_TRY IT_
Retype the records in full, and please keep the pictures out of the copy.

_MATERIAL TO PROCESS_

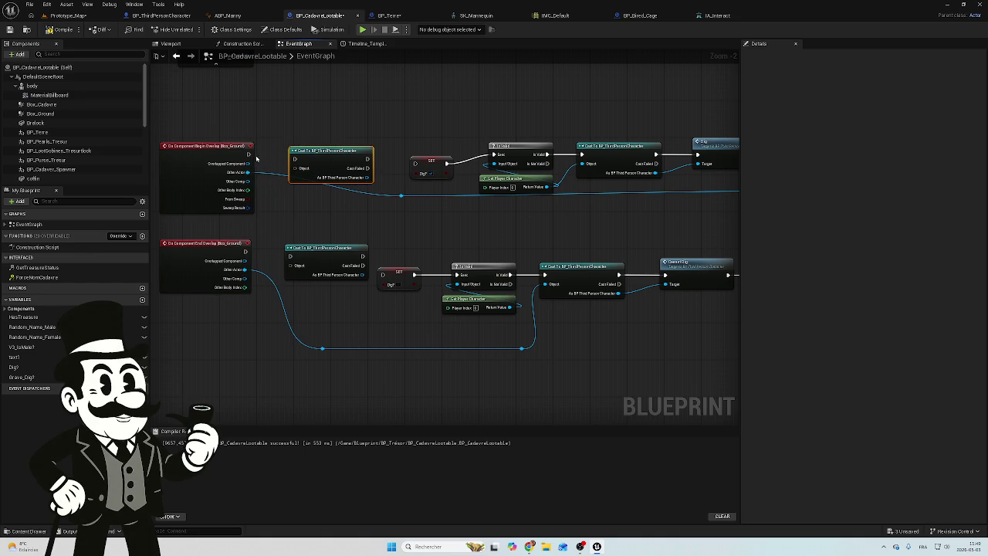
{"action": "left_click_drag", "start_coordinate": [247, 155], "coordinate": [295, 160]}
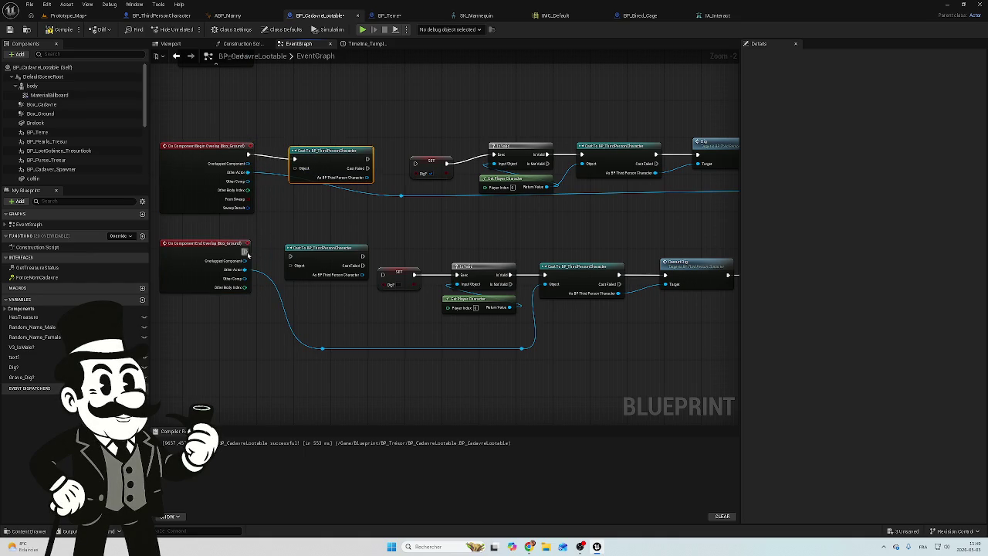
{"action": "left_click_drag", "start_coordinate": [246, 252], "coordinate": [290, 255]}
{"action": "left_click", "coordinate": [307, 247]}
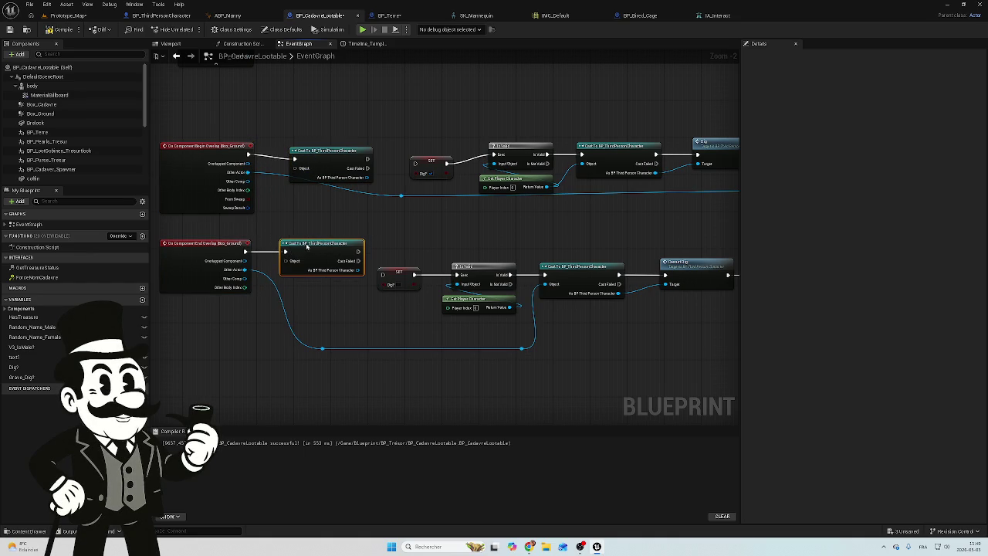
{"action": "scroll", "coordinate": [270, 289], "scroll_direction": "up", "scroll_amount": 2}
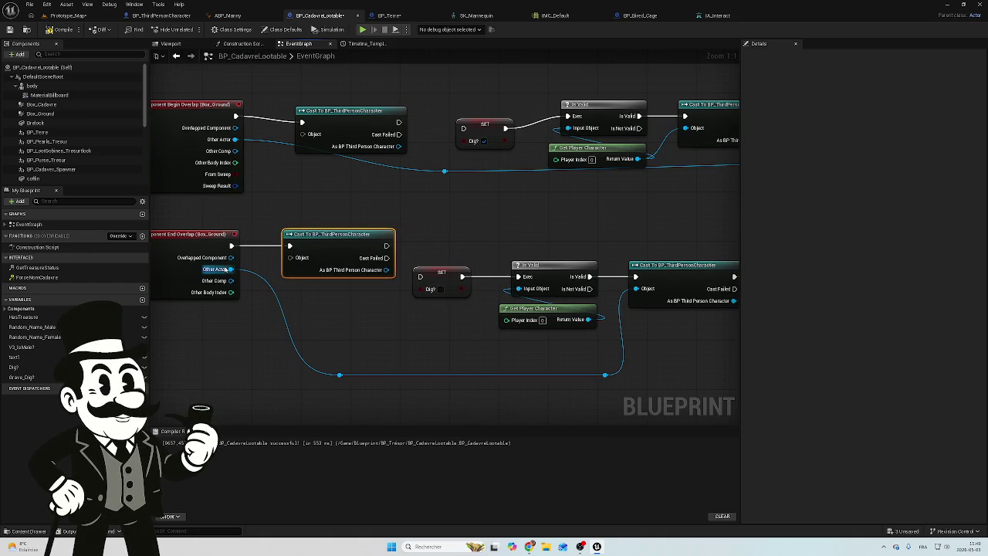
Step: Connect each overlap event's Other Actor pin to its cast's Object input
{"action": "left_click_drag", "start_coordinate": [230, 269], "coordinate": [291, 258]}
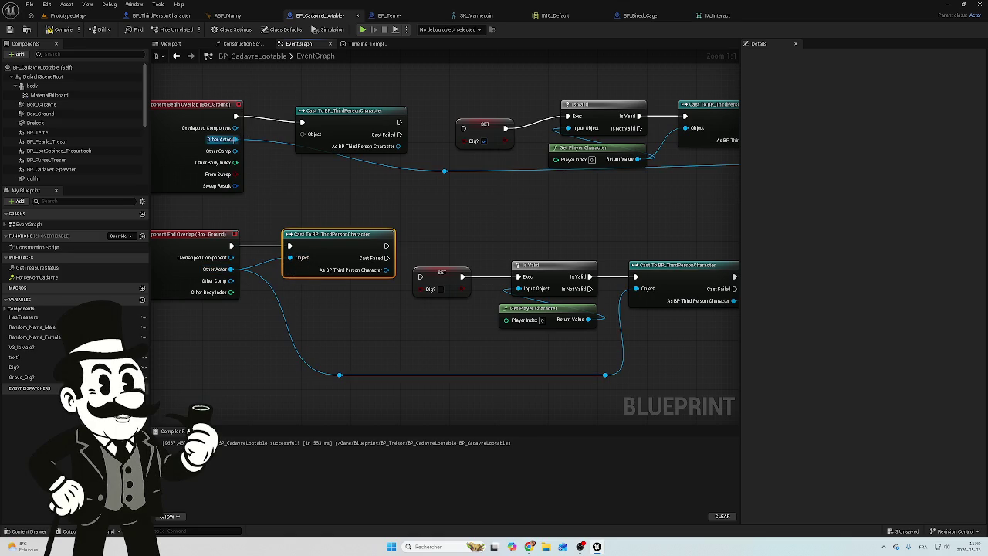
{"action": "left_click_drag", "start_coordinate": [234, 139], "coordinate": [302, 135]}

_EXPECTED OUTPUT_
{"action": "left_click_drag", "start_coordinate": [247, 155], "coordinate": [295, 160]}
{"action": "left_click_drag", "start_coordinate": [246, 252], "coordinate": [290, 255]}
{"action": "left_click", "coordinate": [307, 247]}
{"action": "scroll", "coordinate": [270, 289], "scroll_direction": "up", "scroll_amount": 2}
Step: Connect each overlap event's Other Actor pin to its cast's Object input
{"action": "left_click_drag", "start_coordinate": [230, 269], "coordinate": [291, 258]}
{"action": "left_click_drag", "start_coordinate": [234, 139], "coordinate": [302, 135]}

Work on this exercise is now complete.